The Country Land and Business Association reports that a single incident can routinely cost a farmer over £10,000 to clear. How bizarre is that? Let us imagine ourselves in the position of the farmer. A criminal dumps a lorryload of waste on our field. We call the authorities and we have to foot the bill. That is offensive to anyone’s sense of natural justice. In my own area, I give credit to Horsham district council for working constructively with farmers to deal with dumping incidents, but even the best councils have to operate within a law that is highly dysfunctional as it stands.

The National Farmers Union, the Countryside Alliance, the Environmental Services Association and Suez Recycling and Recovery all say the same thing: waste crime is spiralling. An astonishing one fifth of England’s waste—that is 38 million tonnes—is thought to be being disposed of illegally. This is a big issue, and successive Governments have failed to rise to the challenge. The cost to the economy is estimated to be between £1 billion and £2 billion a year. The cost to individual landowners is even higher, from their point of view.

Lords amendment 6 would go some way to mitigating this situation. It would make clearing fly-tipped waste a duty of the local authority, not the landowner. It would ensure that the criminal—the tipper—paid, rather than the victim. It would strengthen collaboration between police, councils and the Environment Agency so that offenders could not slip between jurisdictions. In turn, councils would need to be funded by Government for their increased role in enforcement and to protect them against unrecoverable costs. Clearly, this would be an extra spending pressure on the Government, but perhaps that would serve to focus their mind on a problem that has been scandalously overlooked for many years.

Rural crime more broadly needs more focus. In my farmer surveys and surgeries, I hear that farmers are struggling with crimes such as sheep worrying, which has resulted in dead lambs, injured ewes and even the loss of an alpaca. Too often operators on the 101 line simply do not understand why this matters. We need better training, better data collection and a better grasp of rural realities.

The same logic applies to Lords amendment 333 on vape shops and closure notices: enforcement must be effective and swift. Under the current rules, a closure notice can shut an illegal shop for only 48 hours. Many police and crime commissioners have said that that is simply not long enough to prepare their case. Some shops open up again almost immediately, continuing to sell illegal vapes or trading as fronts for criminal gangs.

As it stands, illegal traders are undermining the health of the entire high street. Lords amendment 333 offers a practical fix. It increases closure notices from 48 hours to seven days, giving police and councils the crucial time to build a proper case. It allows courts to impose closure orders for up to 12 months instead of the current three months, and makes them renewable. It gives local authorities more realistic powers to act against shops that they already know are selling illicit vapes or targeting children.

Public faith in the justice system is being undermined because people feel that justice is either too slow or that the authorities lack sufficient powers to deal with modern crime. Sadly, the criminals are innovating much more swiftly than the justice system. The two amendments have a common principle at their heart: victims should not pay for crimes committed against them, and the authorities must be equipped to act decisively when they know that wrongdoing is taking place. The amendments would go some way to help with that, so I urge the Government to support them.

### Work request A
In the rows, write out again the lines from the one holding "True or false: minute" through the end of the rows, both included. Change "intersect" to "cross" and leave everything else as it is.

Plotted data images

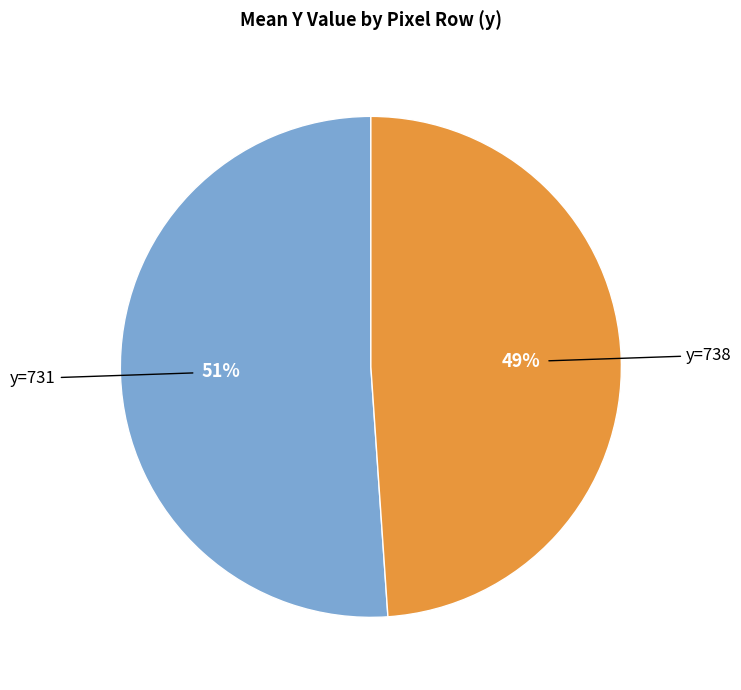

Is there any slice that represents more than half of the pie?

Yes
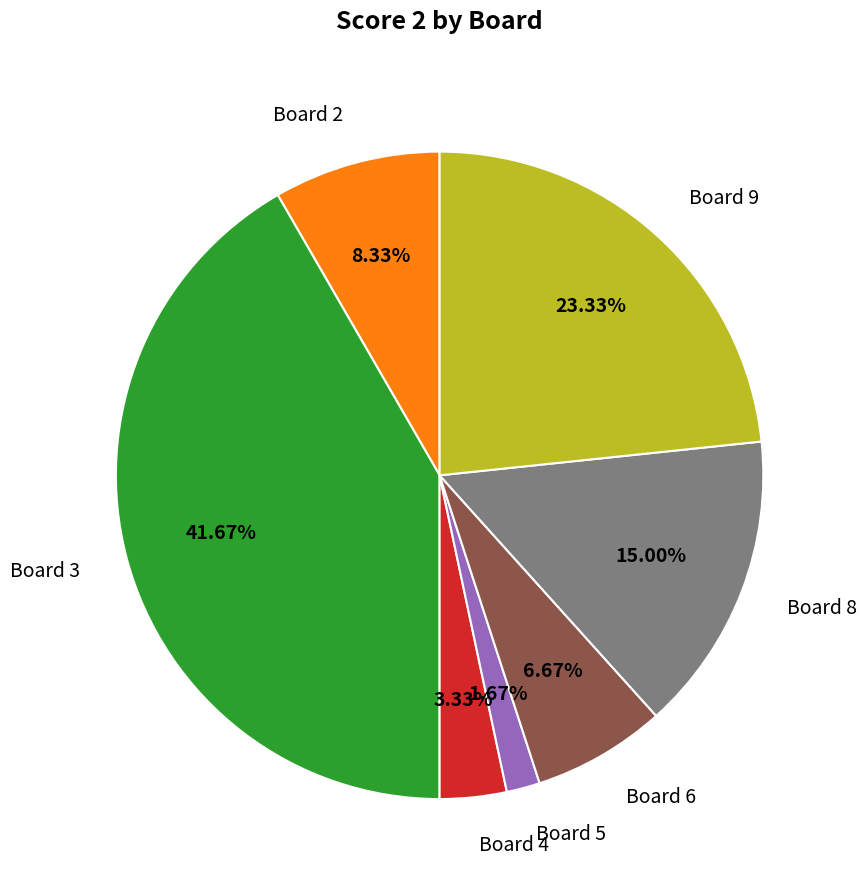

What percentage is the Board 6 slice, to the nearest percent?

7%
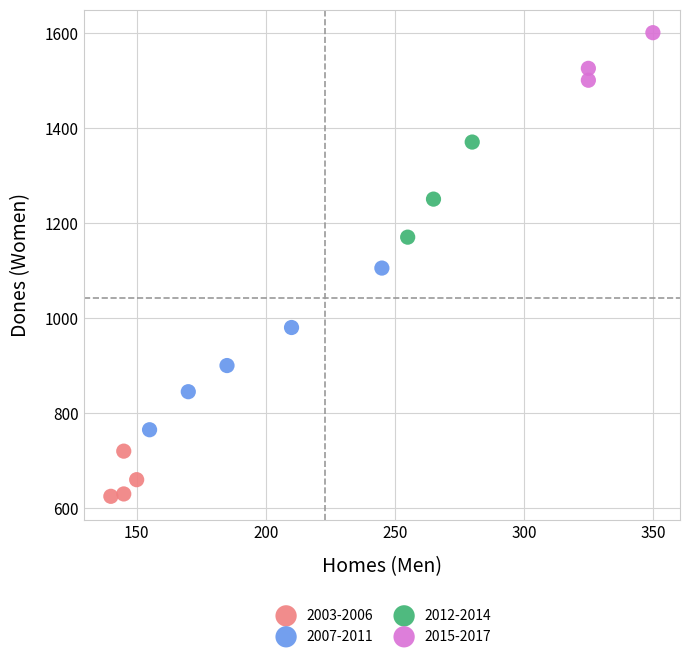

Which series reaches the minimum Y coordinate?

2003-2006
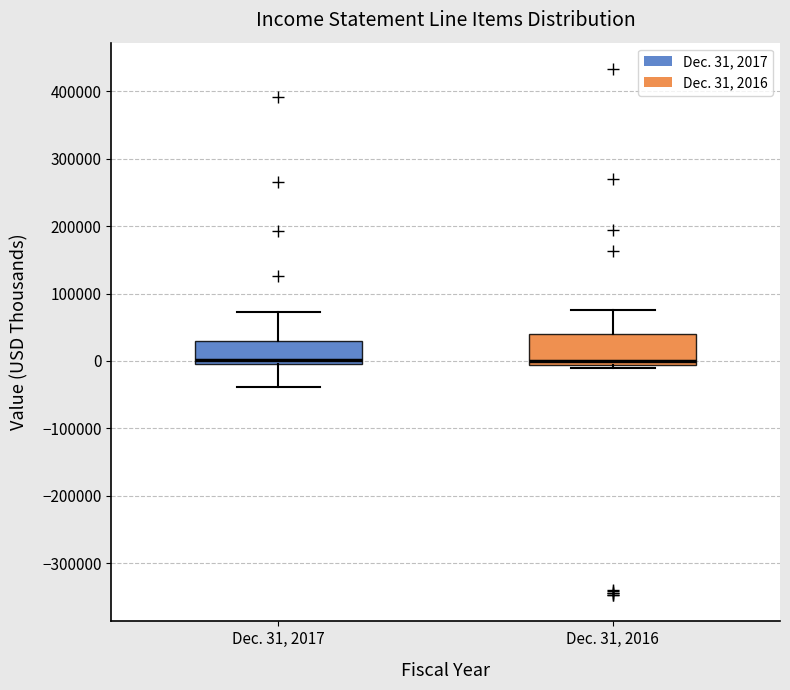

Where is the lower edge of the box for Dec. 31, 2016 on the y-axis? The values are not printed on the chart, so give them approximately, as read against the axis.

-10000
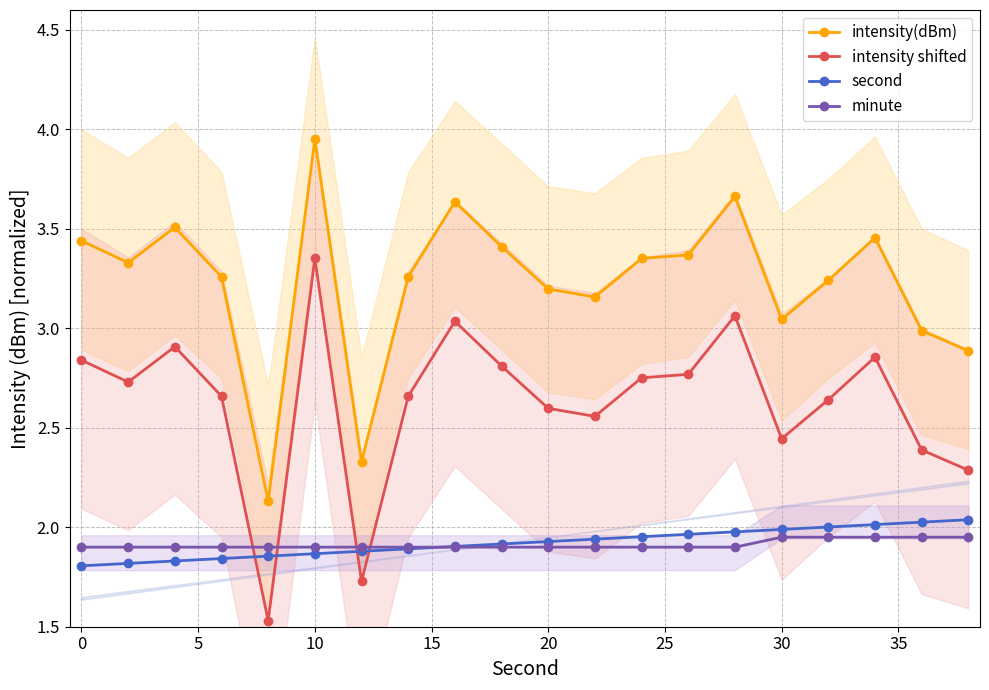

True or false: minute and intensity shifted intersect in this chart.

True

### Work request B
Answer these questions from the speech on fly-tipping and vape shops:
(i) According to the Country Land and Business Association, what can a single incident routinely cost a farmer to clear?
(ii) What share of England's waste is thought to be disposed of illegally?
(iii) Under the current rules, how long can a closure notice shut an illegal shop?

### Exercise response A
True or false: minute and intensity shifted cross in this chart.

True

### Exercise response B
(i) Over £10,000.
(ii) One fifth, or 38 million tonnes.
(iii) Only 48 hours.